We had the good fortune of connecting with Stephen Scott Day and we’ve shared our conversation below.
Hi Stephen, can you walk us through the thought-process of starting your business?
I’ve had a hard time answering questions about “my business” because it’s been hard finding out what my business even has been, so many freelancers know this feeling– but there’s been a way of looking at things that have helped me and others discover what their business really is. It’s that any project you embark on that has the potential of bringing income is essentially a business. So in that way, I’ve been able to see that every film project I’ve started has been exactly like starting a business, every YouTube channel I run, when I started a film magazine and website, and now lately when I’ve begun development on a game. I don’t go in thinking “How will this make me money?”. I start projects because of a feeling, like literally an emotion that I would like to share with the world. Sometimes that emotion is a complicated one that I know people would find relieving to know they’re not alone when they feel it– as in the films I’ve made. Sometimes the feeling is simple, like excitement– as in the games I’ve made. Just about everything has also come from a frustration with how the world is run, with socio-political problems, injustices that need correcting. And then making all these things that I wanted to see have gotten the attention of others who then pay me to collaborate with them, or who pay for the thing itself whether it’s been films or music or games. As my business grows there have been more intentional decisions concerning income, which are usually about how to make sure more people see the stuff I’m already doing. Otherwise, starting this “business” itself has been an accident of sorts. Spend all your time doing something you love and try NOT making money off of it, that’s much more difficult than making money doing things you don’t enjoy doing.
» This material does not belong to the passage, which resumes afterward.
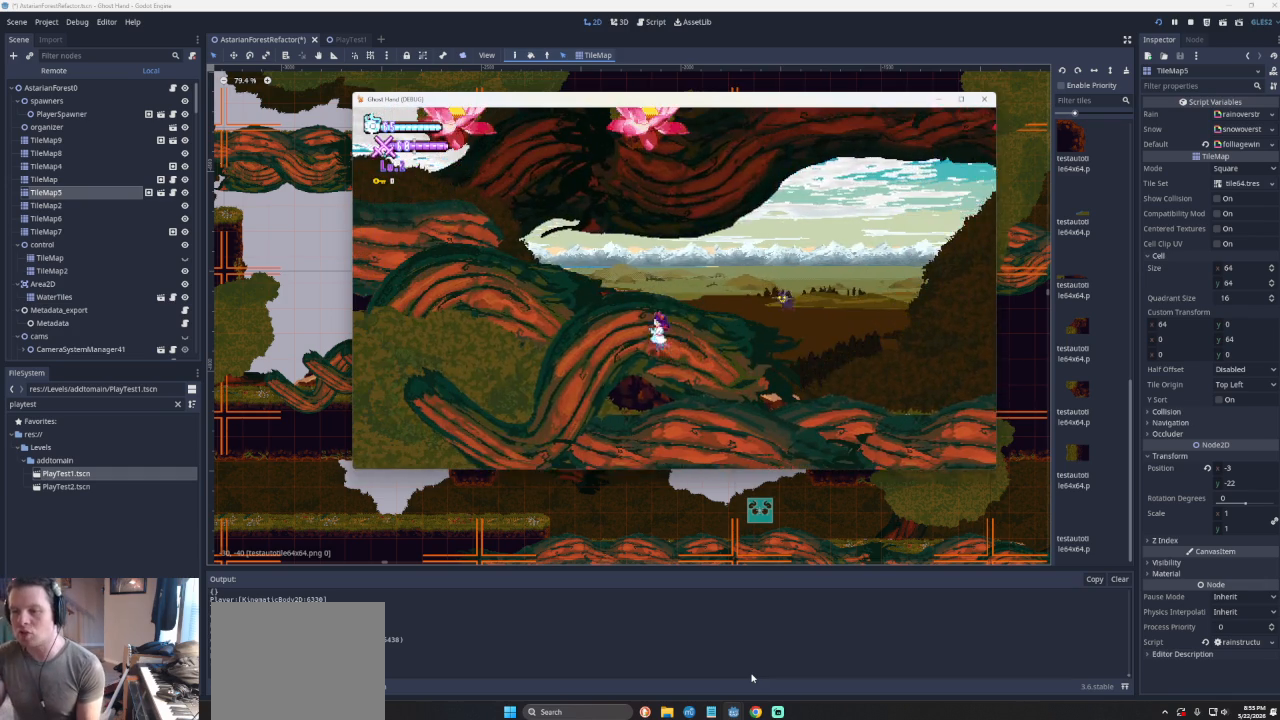
{"buttons": [], "left_stick": "center", "events": [[67, "left_stick", "center"]]}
The pie in the sky is real.
Alright, so let’s move onto what keeps you busy professionally?
I think my heritage and upbringing as a lower-middle-class Mexican-American in a half-Latino-half-Asian city has influenced my work a ton. It’s something I don’t really see very often in the arts, this cultural blend. I’m most proud of my oeuvre (c’mon how am I not gonna take this opportunity to say that). All of my idols explore a lot of very different things and can be surprising to find out that the same author was responsible for these very different things. I’ve always admired that in them because the variety has made my world bigger, has made me more open to other cultures and ideas. So I am proud to see that I’ve been able to carry that torch in ways. I create my own things obsessively and try making friends with everyone I’m a fan of. I read a bunch of books and watch a ton of YouTube videos about how to market yourself in a world where everyone is competing for attention. But more specifically I reached out for help and guidance a few years ago and was really given some great opportunities by some really great people. Not easy at all. The real challenge in someone trying to make a living in the arts, especially when your tastes lean more toward eccentric or niche, is finding your audience. Doubly difficult if you’re multidisciplinary. Persistence is seriously the only answer, everything else is case-specific. Energy to work on projects is often tied to how much you’ve been exercising, how well you’ve been eating, and whether you’ve been spending too little or too much time with friends. If you dig any of the stuff I’ve made, reach out to me. Whether you think it would be cool to work on something together, or you think I could help guide you if you’re feeling a little lost, or if you wanna pay me to make something dope af for you.
Any places to eat or things to do that you can share with our readers? If they have a friend visiting town, what are some spots they could take them to?
I would take them to some local spots that I eat at all the time, like Half and Half Good Old Time or Hui Tou Xiang Noodles House in San Gabriel. I would go for walks around South Pas with them. Take a bike ride around the SGV. The Arboretum is always beautiful. Take a walk around Boyle Heights. The things I dig most are really off-limits right now because of Mr. Covid. I would normally say hit up a revival screening or see what Cinespia is playing, all movie stuff.
Who else deserves some credit and recognition?
Max Joseph and Gabe Reilich, My therapist on Betterhelp. Sonny Wong, Cameron Combe, Skarlett Redd, and David Huynh. My mom and dad. Among others, they know who they are.